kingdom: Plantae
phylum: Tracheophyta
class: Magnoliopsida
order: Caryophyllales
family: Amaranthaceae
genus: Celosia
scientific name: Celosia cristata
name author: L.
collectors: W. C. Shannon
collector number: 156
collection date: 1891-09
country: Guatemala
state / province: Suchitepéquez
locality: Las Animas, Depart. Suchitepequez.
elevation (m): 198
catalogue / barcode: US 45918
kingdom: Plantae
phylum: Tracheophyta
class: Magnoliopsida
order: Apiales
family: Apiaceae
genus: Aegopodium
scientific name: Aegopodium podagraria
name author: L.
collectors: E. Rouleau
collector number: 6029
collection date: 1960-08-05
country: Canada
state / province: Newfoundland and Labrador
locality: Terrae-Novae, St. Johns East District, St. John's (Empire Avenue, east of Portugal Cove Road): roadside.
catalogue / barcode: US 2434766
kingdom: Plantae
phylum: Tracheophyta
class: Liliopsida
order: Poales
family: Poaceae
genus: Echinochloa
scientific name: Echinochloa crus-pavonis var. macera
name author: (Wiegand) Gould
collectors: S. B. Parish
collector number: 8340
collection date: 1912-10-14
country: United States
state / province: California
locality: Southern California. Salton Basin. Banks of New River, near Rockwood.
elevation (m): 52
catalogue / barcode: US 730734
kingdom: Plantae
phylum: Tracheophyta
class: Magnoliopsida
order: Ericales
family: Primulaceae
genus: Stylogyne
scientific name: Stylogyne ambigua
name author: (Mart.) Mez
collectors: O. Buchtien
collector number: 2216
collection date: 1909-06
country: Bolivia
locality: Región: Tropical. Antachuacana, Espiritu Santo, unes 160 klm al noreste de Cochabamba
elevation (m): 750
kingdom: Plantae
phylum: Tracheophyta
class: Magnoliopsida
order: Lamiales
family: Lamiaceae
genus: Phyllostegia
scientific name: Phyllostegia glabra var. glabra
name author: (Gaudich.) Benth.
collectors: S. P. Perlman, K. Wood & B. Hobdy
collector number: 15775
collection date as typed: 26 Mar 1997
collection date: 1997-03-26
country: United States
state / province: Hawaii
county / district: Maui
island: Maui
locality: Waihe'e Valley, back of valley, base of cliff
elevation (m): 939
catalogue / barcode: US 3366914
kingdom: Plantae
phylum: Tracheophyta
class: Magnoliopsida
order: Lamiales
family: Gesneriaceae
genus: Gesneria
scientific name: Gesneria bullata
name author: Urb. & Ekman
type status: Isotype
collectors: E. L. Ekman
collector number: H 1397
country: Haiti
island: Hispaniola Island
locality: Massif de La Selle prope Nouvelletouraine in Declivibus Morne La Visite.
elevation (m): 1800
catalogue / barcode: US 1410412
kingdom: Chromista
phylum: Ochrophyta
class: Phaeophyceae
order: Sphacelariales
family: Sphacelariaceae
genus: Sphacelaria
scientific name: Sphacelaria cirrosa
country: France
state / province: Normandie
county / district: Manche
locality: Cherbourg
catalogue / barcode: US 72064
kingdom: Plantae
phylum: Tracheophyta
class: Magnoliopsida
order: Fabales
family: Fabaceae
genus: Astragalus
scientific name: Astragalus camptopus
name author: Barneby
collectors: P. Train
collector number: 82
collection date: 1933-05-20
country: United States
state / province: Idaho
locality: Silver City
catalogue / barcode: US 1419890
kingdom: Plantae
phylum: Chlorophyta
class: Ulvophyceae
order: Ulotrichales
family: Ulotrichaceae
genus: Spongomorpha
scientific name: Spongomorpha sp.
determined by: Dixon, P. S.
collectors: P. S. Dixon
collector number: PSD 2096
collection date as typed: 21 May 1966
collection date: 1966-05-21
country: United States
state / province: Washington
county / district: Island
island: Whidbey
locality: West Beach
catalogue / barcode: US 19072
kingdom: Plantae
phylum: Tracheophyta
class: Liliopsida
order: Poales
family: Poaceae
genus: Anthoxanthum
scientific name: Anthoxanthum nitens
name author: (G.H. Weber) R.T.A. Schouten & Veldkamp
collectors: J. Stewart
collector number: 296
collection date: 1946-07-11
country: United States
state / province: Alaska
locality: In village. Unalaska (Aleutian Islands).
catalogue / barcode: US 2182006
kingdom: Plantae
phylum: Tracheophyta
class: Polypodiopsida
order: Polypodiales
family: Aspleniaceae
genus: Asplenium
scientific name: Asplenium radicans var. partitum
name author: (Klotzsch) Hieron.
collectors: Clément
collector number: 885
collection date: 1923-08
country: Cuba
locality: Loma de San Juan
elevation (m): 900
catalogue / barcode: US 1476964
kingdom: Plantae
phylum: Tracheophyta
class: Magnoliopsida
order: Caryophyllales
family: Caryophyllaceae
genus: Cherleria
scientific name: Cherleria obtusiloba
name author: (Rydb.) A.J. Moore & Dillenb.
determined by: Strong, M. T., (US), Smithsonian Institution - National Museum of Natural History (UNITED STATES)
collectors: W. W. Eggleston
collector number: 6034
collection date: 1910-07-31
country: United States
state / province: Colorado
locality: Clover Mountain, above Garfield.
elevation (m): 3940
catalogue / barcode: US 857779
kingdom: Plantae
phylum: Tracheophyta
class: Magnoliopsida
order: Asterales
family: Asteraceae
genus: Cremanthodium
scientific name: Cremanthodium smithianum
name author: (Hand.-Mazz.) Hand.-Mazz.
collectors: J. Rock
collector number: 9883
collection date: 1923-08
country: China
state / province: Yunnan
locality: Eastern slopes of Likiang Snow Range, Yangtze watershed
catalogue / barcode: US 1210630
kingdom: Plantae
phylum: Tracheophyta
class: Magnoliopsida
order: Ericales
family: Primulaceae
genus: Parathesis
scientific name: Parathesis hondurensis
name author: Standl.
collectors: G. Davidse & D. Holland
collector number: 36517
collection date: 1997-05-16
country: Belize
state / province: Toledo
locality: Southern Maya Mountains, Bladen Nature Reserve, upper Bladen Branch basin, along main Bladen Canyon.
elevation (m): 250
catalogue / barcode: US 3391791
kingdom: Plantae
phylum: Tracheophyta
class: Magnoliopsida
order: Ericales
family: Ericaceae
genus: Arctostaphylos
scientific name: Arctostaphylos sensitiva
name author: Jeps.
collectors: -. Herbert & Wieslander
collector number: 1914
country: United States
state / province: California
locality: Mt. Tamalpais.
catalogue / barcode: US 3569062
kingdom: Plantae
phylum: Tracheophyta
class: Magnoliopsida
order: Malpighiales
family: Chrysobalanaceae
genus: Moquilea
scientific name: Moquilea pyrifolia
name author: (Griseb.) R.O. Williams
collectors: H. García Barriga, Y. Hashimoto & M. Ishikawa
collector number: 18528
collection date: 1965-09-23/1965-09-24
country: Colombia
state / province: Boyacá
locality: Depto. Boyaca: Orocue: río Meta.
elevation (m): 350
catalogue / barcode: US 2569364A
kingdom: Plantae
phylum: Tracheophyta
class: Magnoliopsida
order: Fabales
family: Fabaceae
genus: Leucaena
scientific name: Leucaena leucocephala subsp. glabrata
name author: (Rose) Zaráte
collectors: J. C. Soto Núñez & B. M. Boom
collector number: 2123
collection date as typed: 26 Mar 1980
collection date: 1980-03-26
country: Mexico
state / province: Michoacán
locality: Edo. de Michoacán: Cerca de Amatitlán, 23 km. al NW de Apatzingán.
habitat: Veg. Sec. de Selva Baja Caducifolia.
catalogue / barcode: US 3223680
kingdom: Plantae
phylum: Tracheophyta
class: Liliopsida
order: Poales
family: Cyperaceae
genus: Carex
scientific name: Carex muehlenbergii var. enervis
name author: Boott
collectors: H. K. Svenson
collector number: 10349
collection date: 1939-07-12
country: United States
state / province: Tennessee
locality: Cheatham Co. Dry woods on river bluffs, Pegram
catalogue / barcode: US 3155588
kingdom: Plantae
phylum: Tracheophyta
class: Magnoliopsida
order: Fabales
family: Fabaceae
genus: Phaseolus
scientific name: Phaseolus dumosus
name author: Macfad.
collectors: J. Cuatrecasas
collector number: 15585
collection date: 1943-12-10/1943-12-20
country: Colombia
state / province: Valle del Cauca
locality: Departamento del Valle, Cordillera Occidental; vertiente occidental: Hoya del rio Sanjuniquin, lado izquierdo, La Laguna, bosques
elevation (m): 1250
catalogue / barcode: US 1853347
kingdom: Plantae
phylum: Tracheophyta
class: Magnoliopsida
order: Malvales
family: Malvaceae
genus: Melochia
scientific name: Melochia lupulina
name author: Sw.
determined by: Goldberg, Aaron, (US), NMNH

• • • •

SET PROBLEM: Could you give the records again, starting at the line that contains "name author: Barneby" and ending at the line that contains "collector number: 296", but replace "locality" with "site" and change nothing else?

TASK SOLUTION:
name author: Barneby
collectors: P. Train
collector number: 82
collection date: 1933-05-20
country: United States
state / province: Idaho
site: Silver City
catalogue / barcode: US 1419890
kingdom: Plantae
phylum: Chlorophyta
class: Ulvophyceae
order: Ulotrichales
family: Ulotrichaceae
genus: Spongomorpha
scientific name: Spongomorpha sp.
determined by: Dixon, P. S.
collectors: P. S. Dixon
collector number: PSD 2096
collection date as typed: 21 May 1966
collection date: 1966-05-21
country: United States
state / province: Washington
county / district: Island
island: Whidbey
site: West Beach
catalogue / barcode: US 19072
kingdom: Plantae
phylum: Tracheophyta
class: Liliopsida
order: Poales
family: Poaceae
genus: Anthoxanthum
scientific name: Anthoxanthum nitens
name author: (G.H. Weber) R.T.A. Schouten & Veldkamp
collectors: J. Stewart
collector number: 296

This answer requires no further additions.